• [TRY IT]
Of the lines in the material below, print only those from the one containing "different tomorrow. But" to the one containing "Get Involved", ends included, exactly as written and without pictures.

• [RECORDS FOR PROCESSING]
※

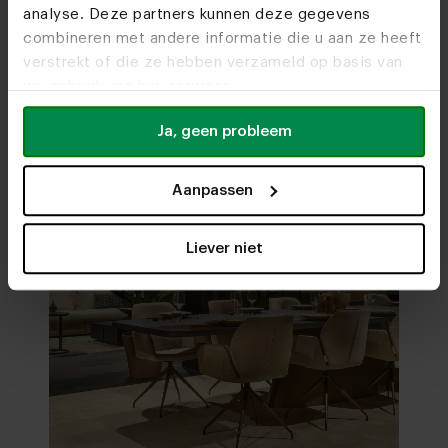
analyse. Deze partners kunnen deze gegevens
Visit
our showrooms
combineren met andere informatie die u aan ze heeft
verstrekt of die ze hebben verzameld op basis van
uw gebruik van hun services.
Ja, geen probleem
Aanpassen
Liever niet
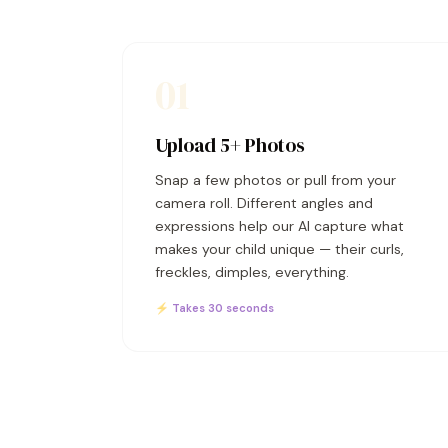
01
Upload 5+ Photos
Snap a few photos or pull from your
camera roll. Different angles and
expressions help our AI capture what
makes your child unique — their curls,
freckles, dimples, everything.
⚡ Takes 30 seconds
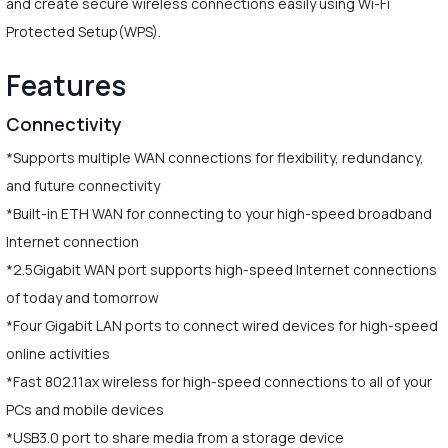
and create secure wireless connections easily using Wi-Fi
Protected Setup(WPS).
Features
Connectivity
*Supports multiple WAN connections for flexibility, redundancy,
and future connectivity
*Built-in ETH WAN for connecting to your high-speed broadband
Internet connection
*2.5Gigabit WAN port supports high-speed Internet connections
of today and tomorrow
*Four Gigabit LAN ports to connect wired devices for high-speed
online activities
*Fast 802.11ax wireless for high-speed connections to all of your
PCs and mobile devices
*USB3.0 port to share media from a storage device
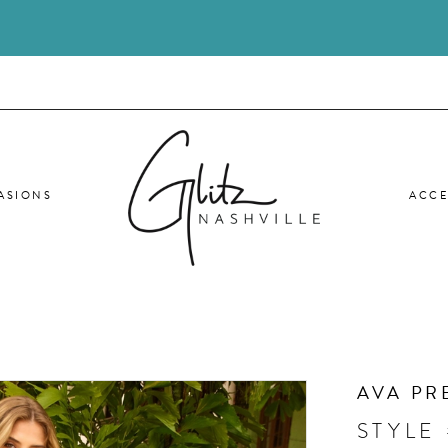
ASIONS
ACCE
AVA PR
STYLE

※

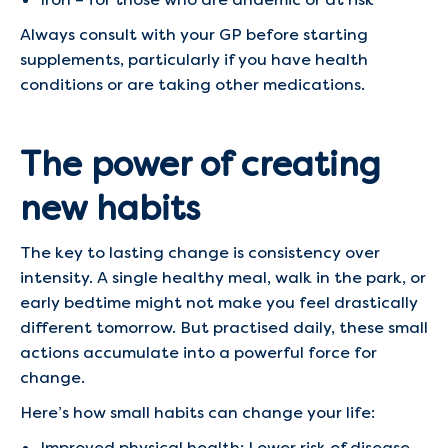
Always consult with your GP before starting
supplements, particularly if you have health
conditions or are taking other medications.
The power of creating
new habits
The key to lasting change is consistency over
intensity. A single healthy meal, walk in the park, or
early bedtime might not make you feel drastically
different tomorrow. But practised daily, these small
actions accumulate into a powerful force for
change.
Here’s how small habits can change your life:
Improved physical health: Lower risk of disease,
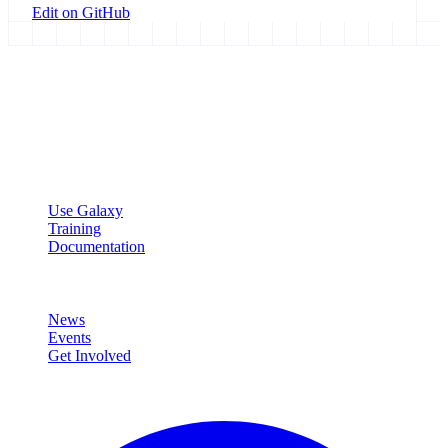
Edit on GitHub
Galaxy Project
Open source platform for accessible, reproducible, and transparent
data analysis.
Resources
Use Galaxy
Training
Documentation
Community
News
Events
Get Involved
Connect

※

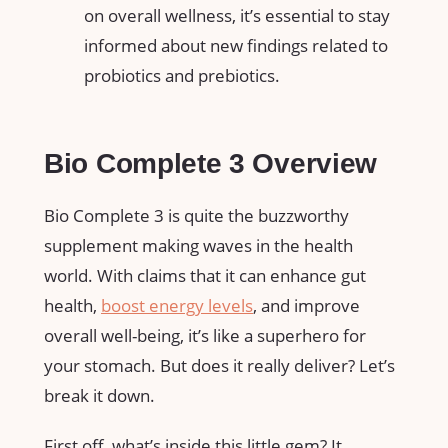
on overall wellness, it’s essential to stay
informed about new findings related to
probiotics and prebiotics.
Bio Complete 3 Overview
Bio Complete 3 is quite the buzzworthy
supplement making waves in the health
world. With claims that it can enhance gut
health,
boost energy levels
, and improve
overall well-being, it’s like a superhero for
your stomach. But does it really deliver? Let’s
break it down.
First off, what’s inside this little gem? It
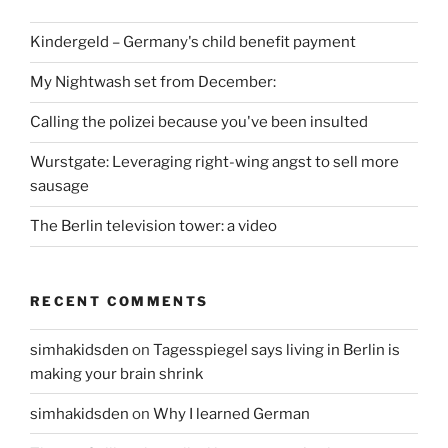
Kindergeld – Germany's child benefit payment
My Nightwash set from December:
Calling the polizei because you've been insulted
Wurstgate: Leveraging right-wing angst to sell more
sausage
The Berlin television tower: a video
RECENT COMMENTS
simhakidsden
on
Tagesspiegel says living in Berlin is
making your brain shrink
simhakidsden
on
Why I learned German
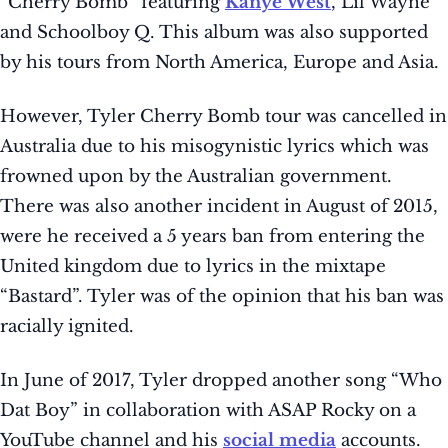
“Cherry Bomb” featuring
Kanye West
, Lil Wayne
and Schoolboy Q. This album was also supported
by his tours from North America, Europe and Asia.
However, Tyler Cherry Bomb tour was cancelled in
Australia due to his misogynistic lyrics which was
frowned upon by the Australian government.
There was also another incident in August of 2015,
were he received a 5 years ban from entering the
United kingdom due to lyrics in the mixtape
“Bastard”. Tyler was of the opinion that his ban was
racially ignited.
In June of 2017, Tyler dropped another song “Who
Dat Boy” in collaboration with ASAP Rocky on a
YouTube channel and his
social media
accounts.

※

• [TASK SOLUTION]
different tomorrow. But practised daily, these small
actions accumulate into a powerful force for
change.
Here’s how small habits can change your life:
Improved physical health: Lower risk of disease,
Edit on GitHub
Galaxy Project
Open source platform for accessible, reproducible, and transparent
data analysis.
Resources
Use Galaxy
Training
Documentation
Community
News
Events
Get Involved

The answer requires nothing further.